> [Work request] What you return should match every record exactly, with the images removed.

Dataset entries

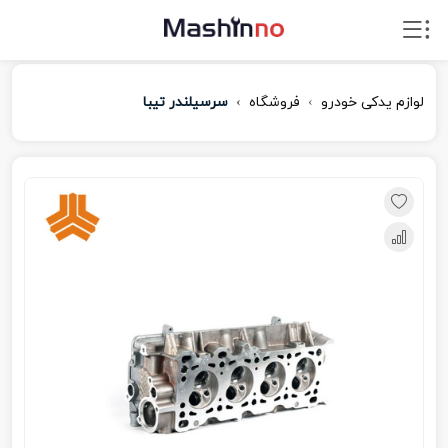
لوازم یدکی خودرو
فروشگاه
سرسیلندر تیبا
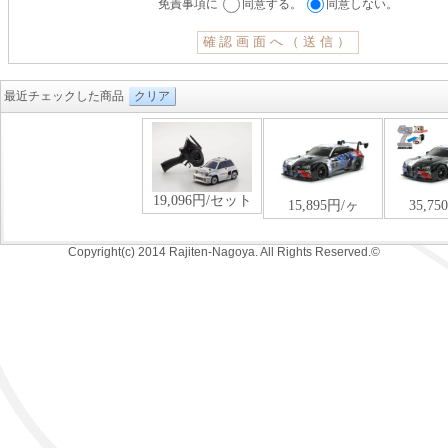
免責事項に
同意する。
同意しない。
最近チェックした商品
クリア
Copyright(c) 2014 Rajiten-Nagoya. All Rights Reserved.©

> [Response to this task]
لوازم یدکی خودرو
فروشگاه
سرسیلندر تیبا
免責事項に
同意する。
同意しない。
最近チェックした商品
クリア
Copyright(c) 2014 Rajiten-Nagoya. All Rights Reserved.©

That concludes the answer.